Jonny and the Baptists are Jonny Donahoe and Paddy Gervers, a political comedy-music-theatre duo with very broad smiles and an excellent ability to highlight the injustices of society through song. Their raucous new show includes a tune about swans taking over the earth, several swear words from the future (dick valve, bum puffin) and a pair of slightly baggy Y-fronts with a picture of Margaret Thatcher on the back.
There’s lots more oddball shenanigans in this big-hearted, hilarious piece which was kicked into being after David Cameron said in an interview in 2009 that he didn’t know how many houses he owned. "Please don’t make me sound like a prat because I don’t know how many houses I have," he said.
Well, Jonny and the Baptists have listened to Dave’s plea and made it their business to ignore it.

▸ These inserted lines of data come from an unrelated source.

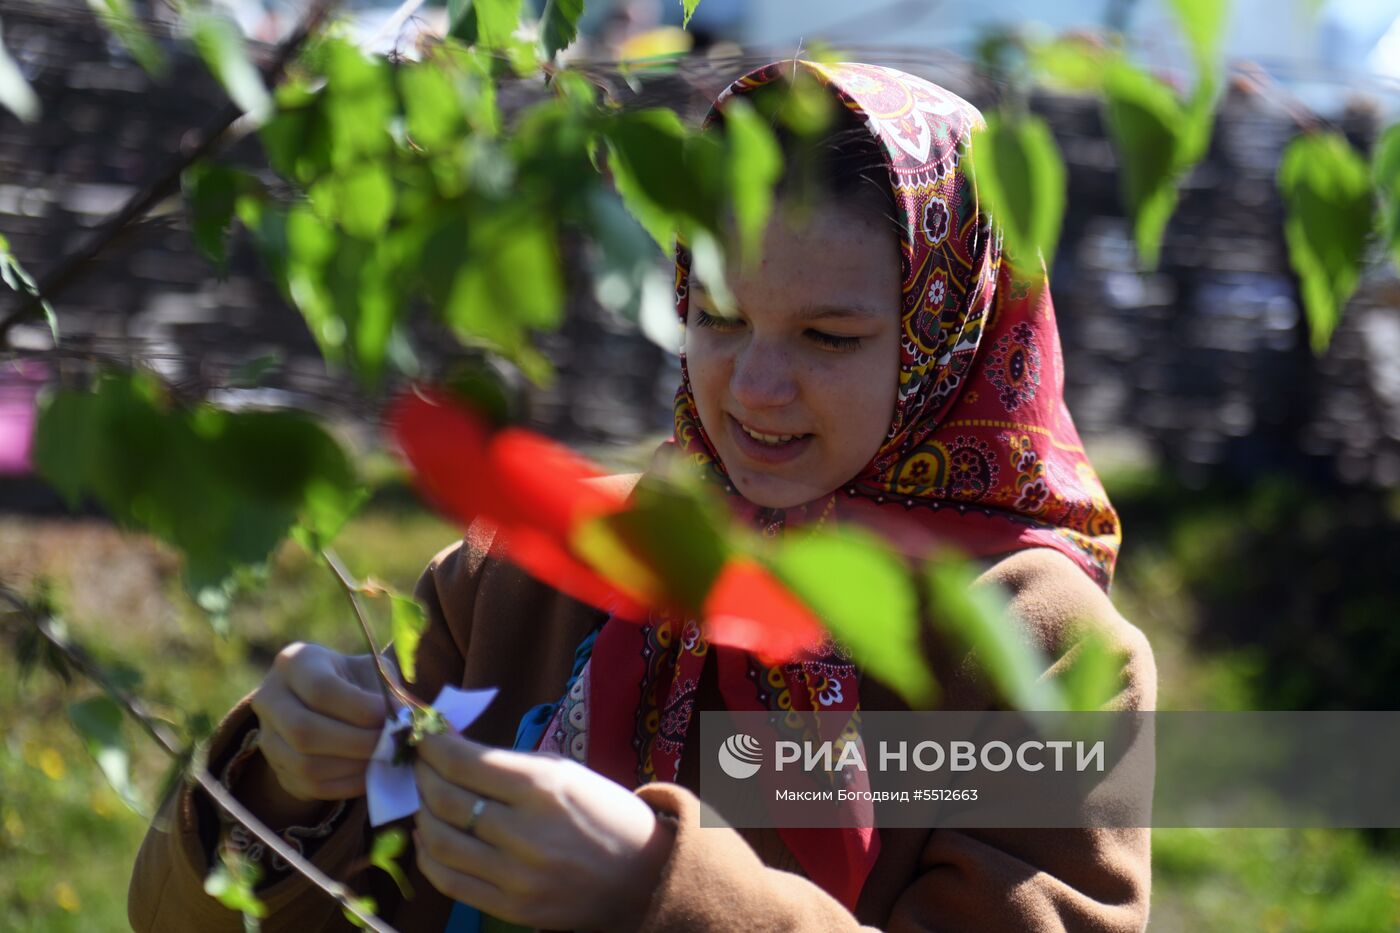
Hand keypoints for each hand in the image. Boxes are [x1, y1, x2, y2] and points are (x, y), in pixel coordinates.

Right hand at [248, 642, 396, 802]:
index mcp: (294, 663)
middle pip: (305, 731)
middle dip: (357, 742)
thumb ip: (387, 689)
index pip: (321, 689)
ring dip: (353, 766)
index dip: (361, 707)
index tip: (394, 716)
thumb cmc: (353, 680)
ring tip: (385, 758)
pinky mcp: (278, 770)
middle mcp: (269, 699)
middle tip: (392, 744)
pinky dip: (347, 784)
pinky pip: (311, 787)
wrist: (321, 702)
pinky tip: (372, 774)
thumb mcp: (369, 670)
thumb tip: (405, 717)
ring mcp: (267, 738)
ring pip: (305, 764)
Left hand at [412, 732, 673, 931]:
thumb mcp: (564, 771)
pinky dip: (429, 856)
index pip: (464, 763)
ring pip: (439, 842)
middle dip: (422, 775)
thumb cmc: (604, 812)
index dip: (431, 746)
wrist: (645, 876)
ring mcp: (517, 876)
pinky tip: (431, 836)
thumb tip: (449, 741)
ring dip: (421, 814)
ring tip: (425, 799)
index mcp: (544, 787)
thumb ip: (505, 761)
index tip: (422, 736)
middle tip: (419, 764)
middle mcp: (526, 832)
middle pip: (445, 800)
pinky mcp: (512, 908)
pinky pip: (449, 881)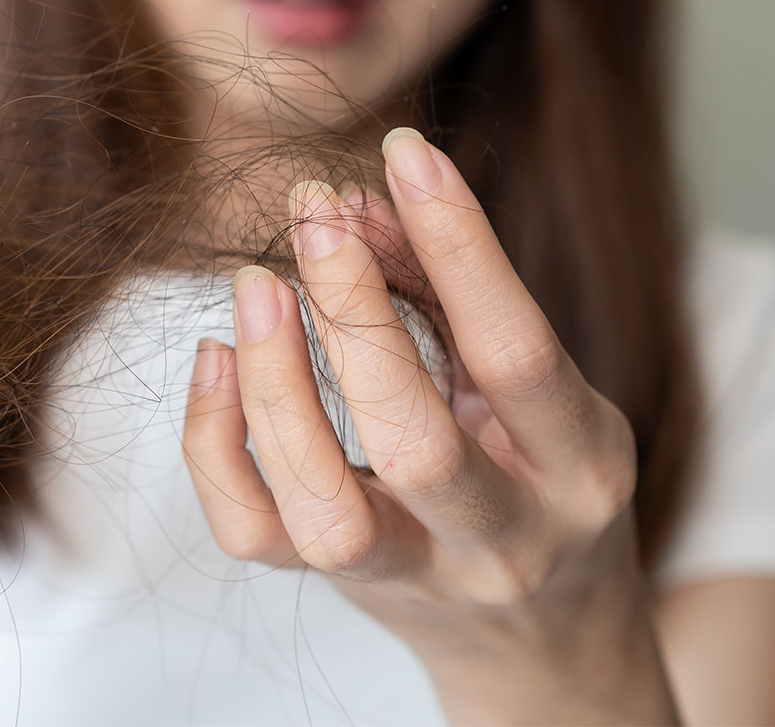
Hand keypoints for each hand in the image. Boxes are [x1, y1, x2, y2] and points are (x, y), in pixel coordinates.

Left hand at [182, 129, 677, 722]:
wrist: (541, 636)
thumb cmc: (537, 475)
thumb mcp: (525, 384)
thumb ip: (447, 291)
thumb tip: (354, 206)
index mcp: (576, 467)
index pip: (515, 350)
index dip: (459, 245)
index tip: (404, 154)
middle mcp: (502, 537)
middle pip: (413, 438)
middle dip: (351, 310)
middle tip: (313, 214)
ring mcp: (417, 577)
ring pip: (323, 508)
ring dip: (274, 379)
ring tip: (257, 282)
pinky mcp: (341, 591)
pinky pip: (252, 531)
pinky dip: (214, 441)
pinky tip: (217, 357)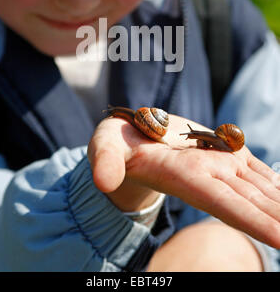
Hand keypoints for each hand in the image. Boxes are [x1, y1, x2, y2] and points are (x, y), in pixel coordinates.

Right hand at [88, 113, 279, 248]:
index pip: (224, 204)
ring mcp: (218, 164)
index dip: (254, 222)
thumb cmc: (115, 145)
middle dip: (279, 220)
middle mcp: (207, 175)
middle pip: (253, 203)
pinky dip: (277, 183)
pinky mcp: (224, 152)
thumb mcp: (104, 147)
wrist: (132, 140)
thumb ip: (105, 161)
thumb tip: (101, 180)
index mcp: (182, 175)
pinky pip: (257, 170)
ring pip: (261, 188)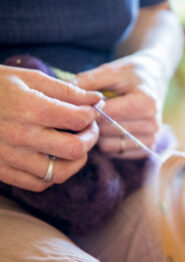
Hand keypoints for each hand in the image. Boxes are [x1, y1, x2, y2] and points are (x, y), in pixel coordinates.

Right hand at [0, 65, 101, 191]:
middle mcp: (21, 136)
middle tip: (87, 130)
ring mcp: (10, 157)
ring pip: (60, 173)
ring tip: (74, 146)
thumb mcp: (30, 78)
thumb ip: (67, 91)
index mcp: (29, 108)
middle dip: (90, 139)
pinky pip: (39, 184)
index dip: (92, 115)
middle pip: (75, 149)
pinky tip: (53, 159)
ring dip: (75, 161)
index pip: (79, 119)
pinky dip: (53, 175)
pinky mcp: (2, 171)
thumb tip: (97, 100)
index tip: (89, 112)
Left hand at [76, 56, 159, 158]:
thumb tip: (64, 93)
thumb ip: (90, 80)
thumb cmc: (131, 74)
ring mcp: (151, 138)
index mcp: (145, 102)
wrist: (154, 79)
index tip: (79, 103)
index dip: (88, 109)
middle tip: (85, 112)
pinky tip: (109, 129)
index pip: (107, 114)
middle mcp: (152, 123)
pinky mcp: (147, 149)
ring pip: (108, 145)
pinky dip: (108, 142)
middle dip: (92, 122)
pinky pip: (115, 153)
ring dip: (98, 134)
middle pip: (106, 131)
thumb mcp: (112, 69)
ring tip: (99, 120)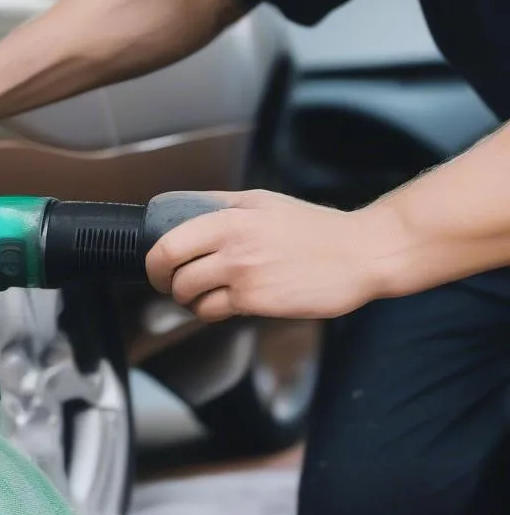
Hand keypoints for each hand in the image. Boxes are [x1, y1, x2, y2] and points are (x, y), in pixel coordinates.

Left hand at [145, 189, 386, 320]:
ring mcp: (242, 274)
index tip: (157, 265)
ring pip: (189, 294)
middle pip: (171, 269)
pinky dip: (212, 311)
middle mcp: (232, 243)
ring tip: (202, 296)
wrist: (361, 253)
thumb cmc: (316, 229)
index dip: (154, 259)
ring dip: (189, 300)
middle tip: (171, 285)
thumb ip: (222, 206)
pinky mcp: (255, 301)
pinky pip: (213, 311)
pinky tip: (225, 305)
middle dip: (164, 282)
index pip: (169, 240)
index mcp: (231, 216)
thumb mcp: (264, 202)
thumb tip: (183, 211)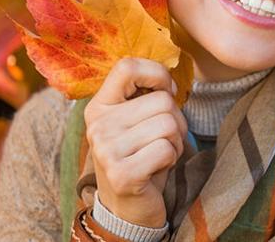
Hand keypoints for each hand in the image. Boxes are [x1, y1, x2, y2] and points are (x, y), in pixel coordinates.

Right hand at [83, 57, 187, 227]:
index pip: (127, 66)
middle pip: (162, 100)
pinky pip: (167, 149)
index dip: (157, 73)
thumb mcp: (135, 120)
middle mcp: (98, 125)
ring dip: (176, 141)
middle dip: (176, 120)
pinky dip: (172, 158)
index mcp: (99, 106)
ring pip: (169, 124)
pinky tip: (157, 168)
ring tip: (159, 153)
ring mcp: (107, 150)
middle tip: (162, 139)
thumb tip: (172, 69)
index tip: (166, 91)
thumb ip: (144, 94)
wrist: (126, 207)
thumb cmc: (139, 155)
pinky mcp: (122, 174)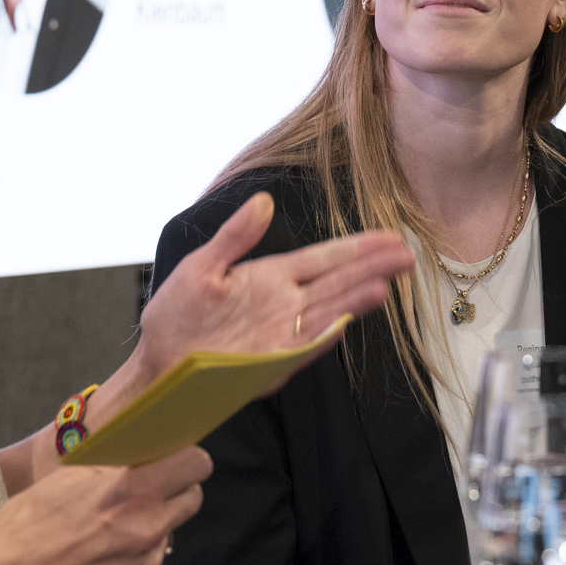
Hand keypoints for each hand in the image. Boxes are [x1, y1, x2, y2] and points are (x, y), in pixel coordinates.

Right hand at [0, 447, 211, 564]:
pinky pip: (151, 563)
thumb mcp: (69, 477)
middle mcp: (149, 527)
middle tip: (146, 491)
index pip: (197, 464)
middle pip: (192, 498)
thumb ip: (114, 466)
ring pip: (170, 532)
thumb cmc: (28, 523)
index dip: (187, 460)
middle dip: (175, 490)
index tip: (172, 460)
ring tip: (112, 528)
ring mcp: (146, 563)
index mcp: (133, 492)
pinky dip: (136, 556)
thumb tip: (141, 454)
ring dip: (153, 524)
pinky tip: (103, 555)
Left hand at [132, 192, 413, 385]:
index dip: (357, 247)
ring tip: (384, 287)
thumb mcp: (200, 267)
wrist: (158, 364)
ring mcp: (284, 333)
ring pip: (329, 312)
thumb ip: (234, 237)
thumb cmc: (176, 315)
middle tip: (407, 256)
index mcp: (272, 276)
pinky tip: (344, 323)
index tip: (390, 236)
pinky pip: (303, 347)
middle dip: (373, 269)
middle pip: (338, 281)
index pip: (325, 257)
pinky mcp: (274, 363)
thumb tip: (263, 200)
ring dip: (355, 301)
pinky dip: (323, 336)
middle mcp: (287, 303)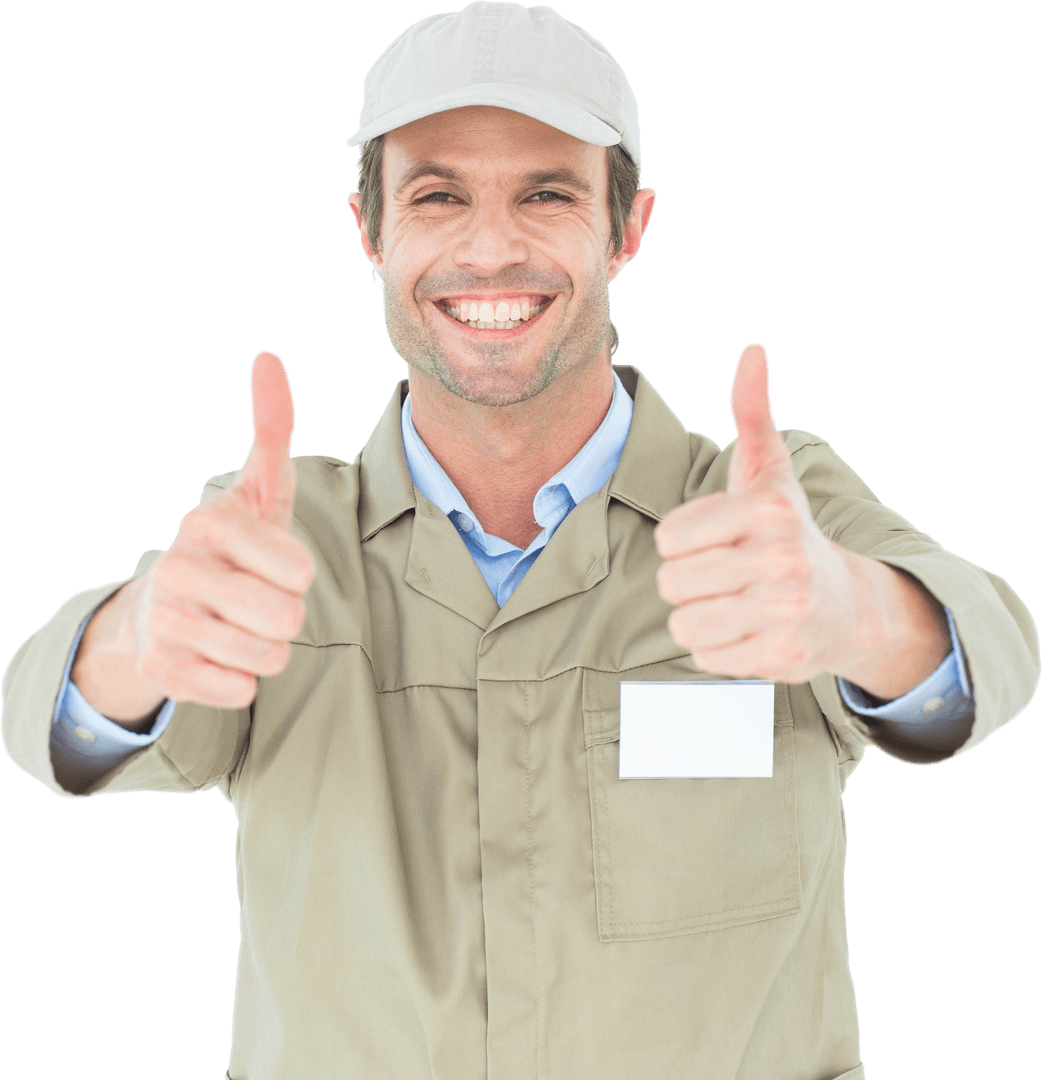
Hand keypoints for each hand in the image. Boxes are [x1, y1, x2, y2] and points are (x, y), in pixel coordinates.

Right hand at [127, 350, 315, 709]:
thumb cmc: (233, 544)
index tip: (278, 567)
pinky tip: (220, 655)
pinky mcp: (163, 670)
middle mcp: (180, 568)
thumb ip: (271, 426)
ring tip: (241, 626)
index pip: (295, 569)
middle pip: (286, 618)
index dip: (297, 574)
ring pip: (268, 657)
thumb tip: (268, 357)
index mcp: (209, 522)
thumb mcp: (257, 487)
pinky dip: (242, 679)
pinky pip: (240, 689)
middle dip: (287, 617)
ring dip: (268, 649)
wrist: (163, 607)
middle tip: (261, 603)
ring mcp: (167, 621)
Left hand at [654, 342, 862, 683]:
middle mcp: (783, 559)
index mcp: (770, 510)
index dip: (683, 541)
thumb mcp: (769, 472)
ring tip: (731, 604)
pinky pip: (705, 657)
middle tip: (724, 576)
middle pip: (671, 583)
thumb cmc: (787, 531)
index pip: (670, 538)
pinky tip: (746, 631)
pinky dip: (716, 648)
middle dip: (688, 581)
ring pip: (683, 624)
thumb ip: (752, 412)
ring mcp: (785, 612)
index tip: (716, 540)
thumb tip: (753, 351)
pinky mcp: (782, 658)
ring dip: (696, 617)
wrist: (846, 605)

And it’s not just him; they ridicule a lot of other people, from the Daily Mail to every single peer who voted to cut tax credits. Andrew Lloyd Webber is one who – rather surprisingly – features quite a lot in Eat the Poor. The story they tell dives into the future, where Donahoe is a successful maker of musicals with Webber – Grand Designs the Musical, to be exact – while his friend falls on hard times.
It’s just the two of them, wearing shirts and jeans and jumping about onstage, guitars in hand. They are like a slightly less rude and much more political version of Tenacious D, bouncing off each other as they paint a vision of the UK that is wildly unequal. In the process they point out some gob-smacking facts about homeless people – 42 years is the average life expectancy of someone living on the streets today.
Ultimately Donahoe and Gervers say that we desperately need to change the way we think about wealth. Otherwise, as they predict, bees may end up taking over Scotland and Mika might get popular again. Yes, their version of the future is terrifying in more ways than one.
Jonny and the Baptists: Eat the Poor is on at Summerhall at 7.35pm until 28 August (not Tues).